“A Clear Voice in Europe”

Thursday, 9th August 2012

Offshore windfarms walking the plank to disaster

Addressing a major anti-wind turbine protest meeting in Girvan today, Scottish Conservative Euro MP Struan Stevenson hit back against the SNP Government’s offshore wind plans, calling them “ill-conceived and financially unsustainable as a coherent energy policy.”

Speaking at the meeting organised by Communities Against Turbines Scotland (CATS), the MEP urged participants to resist the industrialisation of Scotland’s seascape, describing the environmental and financial consequences incurred by the development of offshore wind projects as “walking the plank to disaster” by placing local industry at risk whilst making a negligible impact on emissions targets.

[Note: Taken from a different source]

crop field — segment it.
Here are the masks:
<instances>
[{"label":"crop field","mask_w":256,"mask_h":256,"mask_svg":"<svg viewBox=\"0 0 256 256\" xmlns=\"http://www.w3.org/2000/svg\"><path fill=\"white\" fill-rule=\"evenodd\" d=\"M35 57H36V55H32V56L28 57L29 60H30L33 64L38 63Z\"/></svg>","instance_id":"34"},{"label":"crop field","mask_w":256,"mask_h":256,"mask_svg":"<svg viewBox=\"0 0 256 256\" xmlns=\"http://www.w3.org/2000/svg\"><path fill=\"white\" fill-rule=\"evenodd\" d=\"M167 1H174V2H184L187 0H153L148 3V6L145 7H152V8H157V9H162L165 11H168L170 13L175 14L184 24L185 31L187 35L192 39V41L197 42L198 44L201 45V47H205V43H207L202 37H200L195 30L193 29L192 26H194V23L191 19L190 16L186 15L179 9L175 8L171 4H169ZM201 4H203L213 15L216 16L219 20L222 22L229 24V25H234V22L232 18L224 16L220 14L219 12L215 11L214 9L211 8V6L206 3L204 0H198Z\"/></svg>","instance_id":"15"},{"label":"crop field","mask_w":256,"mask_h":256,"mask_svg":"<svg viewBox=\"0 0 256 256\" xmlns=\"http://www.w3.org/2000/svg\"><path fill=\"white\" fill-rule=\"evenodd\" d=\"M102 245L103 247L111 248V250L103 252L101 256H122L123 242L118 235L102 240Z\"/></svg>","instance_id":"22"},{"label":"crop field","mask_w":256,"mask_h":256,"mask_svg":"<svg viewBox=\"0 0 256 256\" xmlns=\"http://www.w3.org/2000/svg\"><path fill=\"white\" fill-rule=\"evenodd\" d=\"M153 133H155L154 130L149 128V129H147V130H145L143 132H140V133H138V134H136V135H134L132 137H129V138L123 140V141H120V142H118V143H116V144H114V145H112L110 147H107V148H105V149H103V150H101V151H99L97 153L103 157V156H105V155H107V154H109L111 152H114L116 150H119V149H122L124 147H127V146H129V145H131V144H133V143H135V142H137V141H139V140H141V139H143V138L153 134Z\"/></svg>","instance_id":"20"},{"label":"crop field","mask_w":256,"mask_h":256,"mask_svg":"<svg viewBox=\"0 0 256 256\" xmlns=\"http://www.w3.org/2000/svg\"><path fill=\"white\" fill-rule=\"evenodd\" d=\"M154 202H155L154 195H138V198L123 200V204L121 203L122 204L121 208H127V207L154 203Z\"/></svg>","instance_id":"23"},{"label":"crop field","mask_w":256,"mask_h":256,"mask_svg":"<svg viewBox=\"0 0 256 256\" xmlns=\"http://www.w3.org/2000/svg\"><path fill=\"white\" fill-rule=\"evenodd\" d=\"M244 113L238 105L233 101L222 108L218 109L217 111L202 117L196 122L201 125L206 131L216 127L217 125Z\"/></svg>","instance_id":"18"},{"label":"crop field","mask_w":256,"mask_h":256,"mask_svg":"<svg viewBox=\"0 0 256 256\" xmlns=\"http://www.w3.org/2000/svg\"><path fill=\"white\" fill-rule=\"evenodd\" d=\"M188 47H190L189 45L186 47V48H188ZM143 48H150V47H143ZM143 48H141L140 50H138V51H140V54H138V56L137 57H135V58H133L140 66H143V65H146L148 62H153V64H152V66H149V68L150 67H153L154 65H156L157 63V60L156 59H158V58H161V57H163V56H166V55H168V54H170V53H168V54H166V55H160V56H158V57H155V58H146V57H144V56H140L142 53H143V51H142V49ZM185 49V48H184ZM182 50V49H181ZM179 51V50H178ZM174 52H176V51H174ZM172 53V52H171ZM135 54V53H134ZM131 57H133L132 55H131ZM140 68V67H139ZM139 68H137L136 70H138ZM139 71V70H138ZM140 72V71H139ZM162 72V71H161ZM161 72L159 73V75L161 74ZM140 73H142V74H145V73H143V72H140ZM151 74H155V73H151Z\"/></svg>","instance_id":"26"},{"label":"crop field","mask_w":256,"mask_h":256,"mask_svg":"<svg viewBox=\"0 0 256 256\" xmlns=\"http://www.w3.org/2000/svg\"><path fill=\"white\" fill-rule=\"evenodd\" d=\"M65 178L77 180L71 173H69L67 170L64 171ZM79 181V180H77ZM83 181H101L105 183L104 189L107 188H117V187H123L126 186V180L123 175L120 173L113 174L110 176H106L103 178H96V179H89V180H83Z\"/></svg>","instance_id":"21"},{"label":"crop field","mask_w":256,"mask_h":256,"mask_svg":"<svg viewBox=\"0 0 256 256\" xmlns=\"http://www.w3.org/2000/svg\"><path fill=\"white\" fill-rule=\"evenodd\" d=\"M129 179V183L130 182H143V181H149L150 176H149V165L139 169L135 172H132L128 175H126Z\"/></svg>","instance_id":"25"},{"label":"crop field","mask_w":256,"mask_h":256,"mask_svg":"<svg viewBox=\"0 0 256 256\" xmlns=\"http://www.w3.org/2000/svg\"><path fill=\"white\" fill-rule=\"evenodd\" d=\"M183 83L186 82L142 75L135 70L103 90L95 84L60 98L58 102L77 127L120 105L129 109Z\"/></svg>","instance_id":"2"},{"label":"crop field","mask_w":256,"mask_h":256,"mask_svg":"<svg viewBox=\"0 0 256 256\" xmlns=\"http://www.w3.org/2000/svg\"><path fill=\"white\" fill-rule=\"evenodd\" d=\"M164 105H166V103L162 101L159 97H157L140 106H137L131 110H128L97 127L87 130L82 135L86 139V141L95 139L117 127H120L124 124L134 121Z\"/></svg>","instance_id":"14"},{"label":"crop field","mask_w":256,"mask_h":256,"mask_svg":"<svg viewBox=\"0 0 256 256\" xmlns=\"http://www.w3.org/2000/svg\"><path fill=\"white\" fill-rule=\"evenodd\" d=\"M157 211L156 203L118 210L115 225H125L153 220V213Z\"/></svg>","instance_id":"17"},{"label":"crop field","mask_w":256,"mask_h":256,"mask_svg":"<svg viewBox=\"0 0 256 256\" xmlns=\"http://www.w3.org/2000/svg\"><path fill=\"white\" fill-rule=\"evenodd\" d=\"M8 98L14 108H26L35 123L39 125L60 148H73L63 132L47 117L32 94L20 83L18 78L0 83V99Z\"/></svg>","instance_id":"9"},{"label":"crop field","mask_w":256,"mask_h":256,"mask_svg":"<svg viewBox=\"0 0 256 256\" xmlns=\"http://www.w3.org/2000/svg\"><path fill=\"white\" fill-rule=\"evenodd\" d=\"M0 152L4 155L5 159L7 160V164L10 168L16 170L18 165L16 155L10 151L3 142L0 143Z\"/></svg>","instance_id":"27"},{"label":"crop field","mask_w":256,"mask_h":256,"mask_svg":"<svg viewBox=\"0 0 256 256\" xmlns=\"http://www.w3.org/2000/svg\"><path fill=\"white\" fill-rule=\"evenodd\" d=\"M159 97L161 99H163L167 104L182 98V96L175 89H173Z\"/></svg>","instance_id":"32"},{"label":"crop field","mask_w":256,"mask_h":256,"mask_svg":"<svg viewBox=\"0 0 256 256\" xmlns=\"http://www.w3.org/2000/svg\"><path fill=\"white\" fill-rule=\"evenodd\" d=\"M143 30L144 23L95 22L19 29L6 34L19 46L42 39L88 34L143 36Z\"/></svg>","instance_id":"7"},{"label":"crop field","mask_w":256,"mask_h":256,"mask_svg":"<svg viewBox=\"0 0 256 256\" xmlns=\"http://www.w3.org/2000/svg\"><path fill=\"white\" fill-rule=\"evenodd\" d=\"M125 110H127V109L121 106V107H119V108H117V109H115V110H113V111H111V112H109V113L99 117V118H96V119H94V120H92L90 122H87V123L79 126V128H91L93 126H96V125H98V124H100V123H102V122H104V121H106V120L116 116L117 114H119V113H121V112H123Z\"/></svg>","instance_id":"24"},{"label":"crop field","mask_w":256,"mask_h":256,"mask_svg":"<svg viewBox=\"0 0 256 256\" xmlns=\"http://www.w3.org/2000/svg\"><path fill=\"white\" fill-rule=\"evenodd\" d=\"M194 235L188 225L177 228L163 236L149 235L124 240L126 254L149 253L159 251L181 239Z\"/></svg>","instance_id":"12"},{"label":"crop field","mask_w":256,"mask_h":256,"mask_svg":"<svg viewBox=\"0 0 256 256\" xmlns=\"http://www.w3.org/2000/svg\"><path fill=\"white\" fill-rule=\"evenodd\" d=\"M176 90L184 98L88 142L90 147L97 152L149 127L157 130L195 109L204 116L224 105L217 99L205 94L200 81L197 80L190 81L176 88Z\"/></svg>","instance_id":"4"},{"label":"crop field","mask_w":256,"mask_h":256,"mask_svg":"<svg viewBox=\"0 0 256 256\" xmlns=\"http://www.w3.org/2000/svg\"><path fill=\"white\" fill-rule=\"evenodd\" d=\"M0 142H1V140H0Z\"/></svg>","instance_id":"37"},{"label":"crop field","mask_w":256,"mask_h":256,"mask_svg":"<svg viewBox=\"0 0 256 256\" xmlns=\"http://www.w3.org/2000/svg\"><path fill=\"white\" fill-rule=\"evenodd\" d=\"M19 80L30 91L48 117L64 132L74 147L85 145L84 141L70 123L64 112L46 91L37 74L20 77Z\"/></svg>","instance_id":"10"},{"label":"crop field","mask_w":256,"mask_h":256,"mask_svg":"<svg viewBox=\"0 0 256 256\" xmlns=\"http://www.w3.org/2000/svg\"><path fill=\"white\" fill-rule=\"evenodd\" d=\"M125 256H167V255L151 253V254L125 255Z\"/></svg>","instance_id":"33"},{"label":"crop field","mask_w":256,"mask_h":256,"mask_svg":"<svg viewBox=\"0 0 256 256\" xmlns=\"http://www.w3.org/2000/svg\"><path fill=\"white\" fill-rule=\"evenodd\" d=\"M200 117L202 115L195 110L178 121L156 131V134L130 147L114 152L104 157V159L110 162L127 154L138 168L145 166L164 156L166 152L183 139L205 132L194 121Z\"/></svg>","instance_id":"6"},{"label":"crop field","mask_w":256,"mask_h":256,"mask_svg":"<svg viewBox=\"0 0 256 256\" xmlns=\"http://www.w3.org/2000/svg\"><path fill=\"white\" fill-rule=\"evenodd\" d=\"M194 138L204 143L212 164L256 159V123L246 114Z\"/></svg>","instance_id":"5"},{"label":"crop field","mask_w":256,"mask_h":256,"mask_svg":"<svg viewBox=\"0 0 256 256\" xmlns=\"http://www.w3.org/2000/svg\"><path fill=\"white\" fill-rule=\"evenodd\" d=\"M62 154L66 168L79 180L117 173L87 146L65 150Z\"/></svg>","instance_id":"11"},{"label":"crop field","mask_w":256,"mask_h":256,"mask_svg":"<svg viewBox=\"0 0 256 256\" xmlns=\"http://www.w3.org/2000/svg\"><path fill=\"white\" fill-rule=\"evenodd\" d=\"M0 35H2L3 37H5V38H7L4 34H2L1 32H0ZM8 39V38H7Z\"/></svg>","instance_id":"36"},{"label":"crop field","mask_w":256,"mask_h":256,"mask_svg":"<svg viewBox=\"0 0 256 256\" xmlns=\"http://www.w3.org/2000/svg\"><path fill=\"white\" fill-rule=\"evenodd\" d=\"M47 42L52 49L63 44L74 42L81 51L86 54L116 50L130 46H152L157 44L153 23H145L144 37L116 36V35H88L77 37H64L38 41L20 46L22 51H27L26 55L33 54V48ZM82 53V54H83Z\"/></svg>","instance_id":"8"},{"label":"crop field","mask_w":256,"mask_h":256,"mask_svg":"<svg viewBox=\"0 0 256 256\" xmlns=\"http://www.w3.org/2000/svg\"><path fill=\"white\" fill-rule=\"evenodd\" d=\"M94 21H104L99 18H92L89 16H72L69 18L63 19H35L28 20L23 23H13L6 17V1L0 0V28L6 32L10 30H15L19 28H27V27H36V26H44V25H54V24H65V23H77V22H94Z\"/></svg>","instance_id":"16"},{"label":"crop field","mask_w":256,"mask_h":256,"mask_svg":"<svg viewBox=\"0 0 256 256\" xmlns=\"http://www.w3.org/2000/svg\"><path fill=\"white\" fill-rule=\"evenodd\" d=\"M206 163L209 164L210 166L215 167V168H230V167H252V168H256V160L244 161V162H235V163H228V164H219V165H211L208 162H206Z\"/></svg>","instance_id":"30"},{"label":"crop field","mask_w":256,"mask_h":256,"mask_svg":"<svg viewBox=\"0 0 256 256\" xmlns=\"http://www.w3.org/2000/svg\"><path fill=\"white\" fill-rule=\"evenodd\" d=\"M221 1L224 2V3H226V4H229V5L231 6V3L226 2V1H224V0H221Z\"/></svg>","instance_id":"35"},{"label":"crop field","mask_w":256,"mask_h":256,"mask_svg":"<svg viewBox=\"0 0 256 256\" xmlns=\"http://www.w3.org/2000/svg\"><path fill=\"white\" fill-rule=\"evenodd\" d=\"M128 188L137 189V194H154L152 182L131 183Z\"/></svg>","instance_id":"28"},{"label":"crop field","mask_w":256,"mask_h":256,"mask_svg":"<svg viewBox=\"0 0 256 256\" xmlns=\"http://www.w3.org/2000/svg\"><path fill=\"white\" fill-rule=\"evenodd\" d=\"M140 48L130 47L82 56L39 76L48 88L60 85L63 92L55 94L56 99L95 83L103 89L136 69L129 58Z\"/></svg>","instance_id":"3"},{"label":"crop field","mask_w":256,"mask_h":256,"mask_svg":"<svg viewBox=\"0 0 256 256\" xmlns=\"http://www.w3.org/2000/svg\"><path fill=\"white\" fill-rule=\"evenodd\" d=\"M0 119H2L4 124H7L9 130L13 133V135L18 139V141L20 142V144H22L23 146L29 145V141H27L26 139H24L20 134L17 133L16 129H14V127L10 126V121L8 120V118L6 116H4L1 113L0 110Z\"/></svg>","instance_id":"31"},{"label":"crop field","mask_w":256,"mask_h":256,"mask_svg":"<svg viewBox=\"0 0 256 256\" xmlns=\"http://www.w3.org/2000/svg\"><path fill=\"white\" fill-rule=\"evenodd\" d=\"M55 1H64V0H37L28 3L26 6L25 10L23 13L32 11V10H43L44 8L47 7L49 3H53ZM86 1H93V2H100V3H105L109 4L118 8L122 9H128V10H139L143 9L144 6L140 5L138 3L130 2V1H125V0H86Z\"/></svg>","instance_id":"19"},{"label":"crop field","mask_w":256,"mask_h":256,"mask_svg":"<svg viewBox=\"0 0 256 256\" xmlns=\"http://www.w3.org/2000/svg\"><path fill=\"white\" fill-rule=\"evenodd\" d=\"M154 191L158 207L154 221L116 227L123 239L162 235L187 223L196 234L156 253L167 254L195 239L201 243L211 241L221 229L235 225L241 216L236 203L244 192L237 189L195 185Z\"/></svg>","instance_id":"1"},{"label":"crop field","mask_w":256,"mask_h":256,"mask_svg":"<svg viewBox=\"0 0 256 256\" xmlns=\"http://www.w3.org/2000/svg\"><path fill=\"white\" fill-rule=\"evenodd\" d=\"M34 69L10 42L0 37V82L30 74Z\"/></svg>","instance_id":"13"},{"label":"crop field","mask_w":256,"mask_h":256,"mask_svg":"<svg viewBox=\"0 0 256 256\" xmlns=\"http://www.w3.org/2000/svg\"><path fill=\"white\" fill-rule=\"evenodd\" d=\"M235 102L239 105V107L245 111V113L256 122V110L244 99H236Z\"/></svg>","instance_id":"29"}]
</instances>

Speaking at Girvan Academy, Stevenson said:

“If the SNP Government gets its way, offshore turbines will be inescapable. The government has already identified 15 areas where vast offshore arrays could be constructed, threatening virtually to enclose and surround the entire country with massive wind projects from Berwickshire up the East coast to Shetland and back down the West coast to the Solway.

“The renewables division of Scottish and Southern Energy already has been given the green light by North Ayrshire Council to take the first steps towards building a vast offshore windfarm in the Firth of Clyde between the Ayrshire coast and Ailsa Craig that would ruin forever this world renowned seascape. This would have a devastating impact on the communities who have relied for generations on fishing and tourism in this area.”

He continued:

“An estimated 55% of carbon in the atmosphere that becomes bound or 'sequestered' in natural systems is cycled into the seas and oceans and stored in seagrass meadows and kelp forests, so-called ‘blue carbon’ vegetation, in waters up to 20 metres deep, most of which in Europe are to be found around Scotland’s coasts. Destroying these precious ecosystems to build massive offshore turbines or wave and tidal systems will simply release millions of tonnes of stored CO2 into the atmosphere.

“The Scottish government has already demonstrated their ignorance in this respect through their cavalier attitude to building onshore windfarms on peatland – another of nature’s natural carbon capture and storage mechanisms. Now they intend to lay waste to our blue carbon ecosystems while telling the public that they are pursuing a green agenda.”

Stevenson concluded:

“Wind power is intermittent, inefficient and catastrophic for marine mammals, seabirds and fish. Nonetheless, wind power’s huge cost is being subsidised directly by Scottish electricity consumers.

“With 900,000 Scottish households in fuel poverty and businesses and industry on the brink because of spiralling fuel costs, this mad policy cannot be allowed to continue.”